-- Opening Marker --

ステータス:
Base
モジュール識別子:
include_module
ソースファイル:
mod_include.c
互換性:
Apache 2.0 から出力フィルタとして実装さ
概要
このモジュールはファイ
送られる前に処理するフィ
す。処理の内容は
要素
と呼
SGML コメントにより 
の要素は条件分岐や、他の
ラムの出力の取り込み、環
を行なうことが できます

-- Closing Marker --

## WHAT THIS TASK INVOLVES
Rewrite every line of the listing above as a JSON list of strings, one string per line, omitting any blank lines.

## EXERCISE SOLUTION
[
  "ステータス:",
  "Base",
  "モジュール識別子:",
  "include_module",
  "ソースファイル:",
  "mod_include.c",
  "互換性:",
  "Apache 2.0 から出力フィルタとして実装さ",
  "概要",
  "このモジュールはファイ",
  "送られる前に処理するフィ",
  "す。処理の内容は",
  "要素",
  "と呼",
  "SGML コメントにより ",
  "の要素は条件分岐や、他の",
  "ラムの出力の取り込み、環",
  "を行なうことが できます"
]